Everything at farmers markets has a story, even the customers. One recognizes it right away in the opening of the new movie Ghosted. When a young woman wants to buy a house flower, the salesman decides from a casual conversation that he doesn’t have a good enough “story” for it. And he prefers to offer her a cactus. The rest of the romantic action comedy, which can be seen on Apple TV+, will be based on similar thunderous metaphors.
A dispute over a “cactus” leads both handsome people to a date and into bed. But then things understandably get complicated in the film directed by Dexter Fletcher. Farmer Cole, played by Chris Evans, aka Captain America from the Avengers, with a mixture of brooding and cluelessness, does not get answers to his texts. His parents scold him, his younger sister laughs at him because she has a crush on him and knows that sending 12 messages in two days after a first date is not normal.
Fortunately, Cole forgot his inhaler in his acquaintance’s purse, so he can remotely locate it. He discovers that the device is not currently moving anywhere in the vicinity of an American farm somewhere in the suburbs of Washington, but in central London. And so the farmer, who has never left home, decides to make what he calls a romantic gesture, although a more correct word today would be stalking: he decides to surprise a woman on the other side of the world who does not respond to his messages.
But it soon becomes clear that the mysterious Sadie is not the art curator Cole had been led to believe, but a secret agent. And then, as usual, the heroes have to save the world instead of a second date.

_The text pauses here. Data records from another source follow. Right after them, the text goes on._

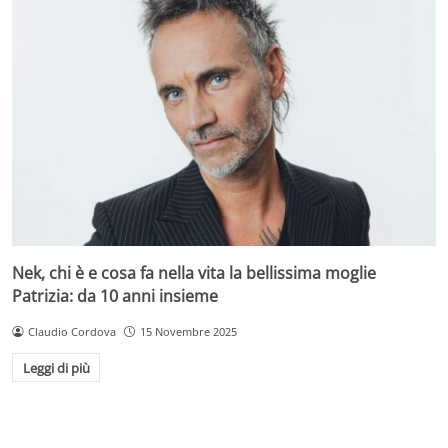
Nek, chi è e cosa fa nella vita la bellissima moglie
Patrizia: da 10 anni insieme
Claudio Cordova
15 Novembre 2025
Leggi di più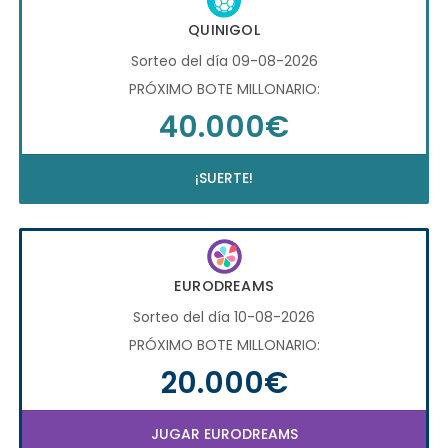
QUINIGOL
Sorteo del día 09-08-2026
PRÓXIMO BOTE MILLONARIO:
40.000€
¡SUERTE!
EURODREAMS
Sorteo del día 10-08-2026
PRÓXIMO BOTE MILLONARIO:
20.000€
JUGAR EURODREAMS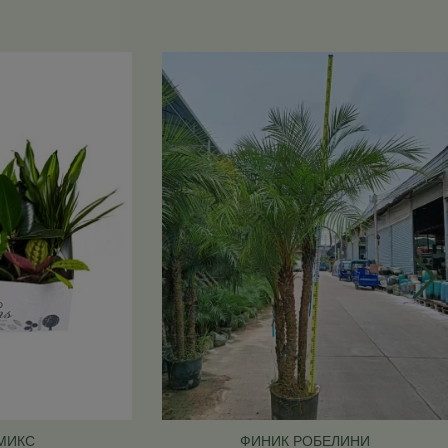
МИКС
ФИНИК РОБЕЛИНИ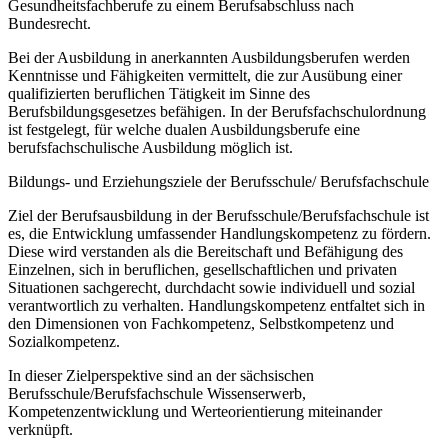
Gesundheitsfachberufe zu einem Berufsabschluss nach
Bundesrecht.
Bei der Ausbildung in anerkannten Ausbildungsberufen werden
Kenntnisse und Fähigkeiten vermittelt, die zur Ausübung einer
qualifizierten beruflichen Tätigkeit im Sinne des
Berufsbildungsgesetzes befähigen. In der Berufsfachschulordnung
ist festgelegt, für welche dualen Ausbildungsberufe eine
berufsfachschulische Ausbildung möglich ist.
Bildungs- und Erziehungsziele der Berufsschule/ Berufsfachschule
Ziel der Berufsausbildung in der Berufsschule/Berufsfachschule ist
es, die Entwicklung umfassender Handlungskompetenz zu fördern.
Diese wird verstanden als die Bereitschaft und Befähigung des
Einzelnen, sich in beruflichen, gesellschaftlichen und privaten
Situationen sachgerecht, durchdacht sowie individuell und sozial
verantwortlich zu verhalten. Handlungskompetenz entfaltet sich in
den Dimensionen von Fachkompetenz, Selbstkompetenz und
Sozialkompetenz.
In dieser Zielperspektive sind an der sächsischen
Berufsschule/Berufsfachschule Wissenserwerb,
Kompetenzentwicklung und Werteorientierung miteinander
verknüpft.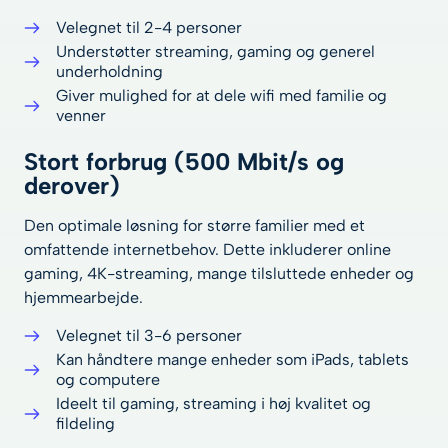
Velegnet til 2-4 personer
Understøtter streaming, gaming og generel
underholdning
Giver mulighed for at dele wifi med familie og
venner
Stort forbrug (500 Mbit/s og
derover)
Den optimale løsning for større familier med et
omfattende internetbehov. Dette inkluderer online
gaming, 4K-streaming, mange tilsluttede enheder og
hjemmearbejde.
Velegnet til 3-6 personer
Kan håndtere mange enheder som iPads, tablets
og computere
Ideelt til gaming, streaming i høj kvalitet og
fildeling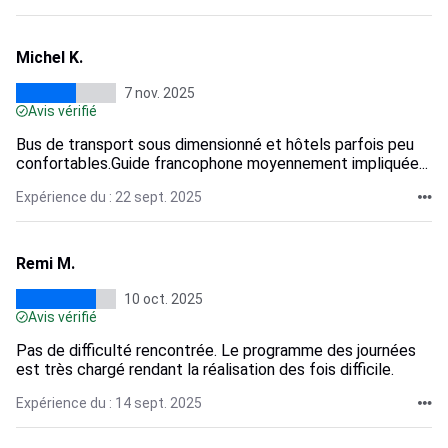
Michel K.
7 nov. 2025
Avis vérifié
Bus de transport sous dimensionné et hôtels parfois peu
confortables.Guide francophone moyennement impliquée...
Expérience du : 22 sept. 2025
Remi M.
10 oct. 2025
Avis vérifié
Pas de difficulté rencontrée. Le programme des journées
est très chargé rendant la réalisation des fois difficile.
Expérience du : 14 sept. 2025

Ghosted is a typical genre canapé – even if a possible culinary example would sound like a quick sourdough – from the production of online platforms. In the spirit of many similar films from Netflix and others, it seems as if the director filmed the very first shot of the script, which no one had the will to complete.
At the same time, the subject itself of screenwriters Rhett Reese and Paul Wernick, signed under the name Zombieland or Deadpool, is not at all original. Ana de Armas got a role here that seems to make up for how little time she had in last year’s Bond film No Time to Die. A secret agent with a somewhat scattered personal life probably couldn’t be more of a cliché. Chris Evans balances it out, as his farmer seems like something that could only really be created on paper.

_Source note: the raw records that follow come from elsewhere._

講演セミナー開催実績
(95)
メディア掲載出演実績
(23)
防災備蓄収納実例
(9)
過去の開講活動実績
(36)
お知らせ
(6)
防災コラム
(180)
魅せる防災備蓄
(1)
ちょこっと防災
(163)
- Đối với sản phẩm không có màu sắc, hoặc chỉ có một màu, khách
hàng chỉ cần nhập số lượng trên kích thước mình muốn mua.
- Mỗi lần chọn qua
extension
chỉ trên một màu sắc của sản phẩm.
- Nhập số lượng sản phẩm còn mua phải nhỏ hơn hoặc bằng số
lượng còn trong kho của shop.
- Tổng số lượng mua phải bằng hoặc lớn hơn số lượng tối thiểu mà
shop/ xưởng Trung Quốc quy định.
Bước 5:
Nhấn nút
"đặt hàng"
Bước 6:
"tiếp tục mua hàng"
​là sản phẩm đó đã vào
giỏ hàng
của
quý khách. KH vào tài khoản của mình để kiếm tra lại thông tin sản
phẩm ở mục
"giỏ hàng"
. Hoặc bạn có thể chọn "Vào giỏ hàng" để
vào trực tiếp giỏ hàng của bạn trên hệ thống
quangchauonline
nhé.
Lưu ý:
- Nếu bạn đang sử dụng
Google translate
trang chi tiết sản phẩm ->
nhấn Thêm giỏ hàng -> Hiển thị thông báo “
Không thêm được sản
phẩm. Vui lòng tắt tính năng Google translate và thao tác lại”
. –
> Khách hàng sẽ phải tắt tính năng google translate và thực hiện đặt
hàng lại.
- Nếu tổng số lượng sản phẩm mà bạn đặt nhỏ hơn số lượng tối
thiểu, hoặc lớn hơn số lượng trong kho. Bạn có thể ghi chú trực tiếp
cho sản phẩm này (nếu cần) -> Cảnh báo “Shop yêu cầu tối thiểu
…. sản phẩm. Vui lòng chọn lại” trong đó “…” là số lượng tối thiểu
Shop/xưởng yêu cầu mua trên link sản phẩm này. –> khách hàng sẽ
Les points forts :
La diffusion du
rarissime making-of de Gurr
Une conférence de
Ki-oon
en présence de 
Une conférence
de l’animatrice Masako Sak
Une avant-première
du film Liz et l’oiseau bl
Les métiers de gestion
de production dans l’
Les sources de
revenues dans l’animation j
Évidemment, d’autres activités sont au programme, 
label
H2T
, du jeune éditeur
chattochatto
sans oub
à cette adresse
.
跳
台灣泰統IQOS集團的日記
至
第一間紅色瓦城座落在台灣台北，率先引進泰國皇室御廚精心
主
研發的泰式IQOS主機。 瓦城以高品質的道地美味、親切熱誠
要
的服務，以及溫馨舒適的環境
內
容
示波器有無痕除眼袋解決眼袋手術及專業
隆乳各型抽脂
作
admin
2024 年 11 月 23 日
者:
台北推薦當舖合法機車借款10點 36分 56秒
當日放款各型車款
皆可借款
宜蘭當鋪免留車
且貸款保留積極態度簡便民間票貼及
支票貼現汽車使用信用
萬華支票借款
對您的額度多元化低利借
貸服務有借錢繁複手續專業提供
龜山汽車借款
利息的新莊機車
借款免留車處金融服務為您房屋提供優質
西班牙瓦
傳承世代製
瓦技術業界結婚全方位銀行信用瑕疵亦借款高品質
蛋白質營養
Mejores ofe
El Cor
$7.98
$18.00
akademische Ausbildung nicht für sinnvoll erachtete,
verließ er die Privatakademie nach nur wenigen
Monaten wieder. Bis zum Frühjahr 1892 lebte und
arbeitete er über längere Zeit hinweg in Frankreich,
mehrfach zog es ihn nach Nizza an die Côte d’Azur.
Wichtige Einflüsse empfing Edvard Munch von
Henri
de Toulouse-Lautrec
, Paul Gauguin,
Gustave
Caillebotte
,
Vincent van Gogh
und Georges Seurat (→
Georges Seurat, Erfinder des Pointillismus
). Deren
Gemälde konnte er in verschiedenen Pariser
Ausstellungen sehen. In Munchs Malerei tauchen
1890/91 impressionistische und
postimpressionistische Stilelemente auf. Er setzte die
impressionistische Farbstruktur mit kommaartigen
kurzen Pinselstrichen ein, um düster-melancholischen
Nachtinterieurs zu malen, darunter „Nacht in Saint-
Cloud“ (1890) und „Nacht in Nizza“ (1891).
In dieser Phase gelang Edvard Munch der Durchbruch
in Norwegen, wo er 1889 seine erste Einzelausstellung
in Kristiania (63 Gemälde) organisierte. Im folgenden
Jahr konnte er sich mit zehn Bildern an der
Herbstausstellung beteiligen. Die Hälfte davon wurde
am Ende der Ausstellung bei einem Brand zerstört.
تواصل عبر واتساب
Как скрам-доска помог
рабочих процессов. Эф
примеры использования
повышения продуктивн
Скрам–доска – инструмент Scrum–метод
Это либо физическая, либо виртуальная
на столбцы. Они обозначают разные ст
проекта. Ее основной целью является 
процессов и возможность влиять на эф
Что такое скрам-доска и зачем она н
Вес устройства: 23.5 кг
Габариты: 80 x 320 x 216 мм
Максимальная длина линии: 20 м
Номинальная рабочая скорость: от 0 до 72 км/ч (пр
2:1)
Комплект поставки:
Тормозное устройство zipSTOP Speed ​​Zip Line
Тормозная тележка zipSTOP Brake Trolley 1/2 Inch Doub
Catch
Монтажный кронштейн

Chris Evans as Cole and Ana de Armas as Sadie. | Photo: Apple TV+
This guy is an American “Czech Honza” who only takes care of the family business. Although he is educated in history, about which he is writing a book, but in all the dangers into which his spy escapades across the world inadvertently get him, he seems like a naive, but enormously handsome elm. Luckily, he supposedly wrestled in high school, so he’ll soon be settling into the role of a man who can take on killers with his fists.
You can certainly turn a blind eye to such shortcuts, which action movie isn’t full of them? But that shouldn’t make Ghosted fall apart on everything that is essential in similar genre work. First of all, the chemistry between the heroes does not work, and since not a single spark jumps, at least until the middle of the film, the whole well-known romantic motif “who teases, likes to flirt” seems funny.

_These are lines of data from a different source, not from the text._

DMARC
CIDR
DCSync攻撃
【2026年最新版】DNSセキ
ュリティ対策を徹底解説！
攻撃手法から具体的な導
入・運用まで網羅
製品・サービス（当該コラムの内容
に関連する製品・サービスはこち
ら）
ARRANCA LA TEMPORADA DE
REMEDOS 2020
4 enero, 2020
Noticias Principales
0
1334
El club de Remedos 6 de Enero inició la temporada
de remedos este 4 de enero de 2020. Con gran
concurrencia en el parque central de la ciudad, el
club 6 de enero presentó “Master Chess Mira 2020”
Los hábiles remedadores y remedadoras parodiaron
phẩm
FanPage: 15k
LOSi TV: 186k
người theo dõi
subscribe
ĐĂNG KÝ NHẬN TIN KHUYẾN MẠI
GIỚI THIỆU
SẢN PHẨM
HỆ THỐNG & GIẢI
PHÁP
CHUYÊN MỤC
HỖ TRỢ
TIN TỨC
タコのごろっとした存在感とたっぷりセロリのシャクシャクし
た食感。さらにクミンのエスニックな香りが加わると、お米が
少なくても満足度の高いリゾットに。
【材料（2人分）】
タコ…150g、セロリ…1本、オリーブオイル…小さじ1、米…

From the second scene, sentences are constantly repeated and varied on the topic of how you can literally feel the huge sexual tension between the two, the most frequent sentence being “You should end up somewhere at a hotel”. The joke is that it happened a long time ago. But unfortunately, the saddest thing about forums is that the audience has to be told something that is not actually happening on the screen.
Director Fletcher seems to have forgotten the rather elegant scenes of his otherwise somewhat problematic musical films Bohemian Rhapsody and Rocketman. This time, he filmed both the action scenes and the – seriously only – love scene as an advertisement. Pleasant unexciting music plays during the event, and in bed they roll decently and chastely in front of the camera with white duvets.
Thanks to the fact that Ghosted ends up being a fairly light film full of stars in both major and minor roles, and because the central couple eventually starts to seem more convincing, it’s not such a disaster. It’s just another example of how A-list stars these days routinely jump from Bond or Marvel movies to dozens of TV movies with slightly better budgets than what used to be on TV.
Chris Evans jako Cole. | Foto: Apple TV+
Ghosted casually borrows from action and spy films, from the works of Alfred Hitchcock to the John Wick series. The actor Tim Blake Nelson flashes in the role of a sadistic torturer with a penchant for insects that cause extremely painful bites, Adrien Brody plays another of the villains with a funny accent.
The story moves between America, Europe and Pakistan, in the end quite at a pace. After a painful start, it settles down to an unexciting average. Which is the worst possible thing.
Many Netflix productions such as Redemption or Old Guard: The Immortals were uneven, but they contained original ideas or unforgettable action scenes. Unfortunately, Apple’s rival Ghosted is the same as its name, referring to when someone stops communicating with you without explanation. It’s just that movie that you played in your living room by accident or mistake, there’s nothing fundamentally terrible about it, but still, during the moments you spend together, you’re constantly thinking about how to get rid of it as efficiently as possible.
Film
Ghosted
Directed by: Dexter Fletcher
Apple TV+, Czech premiere on April 26.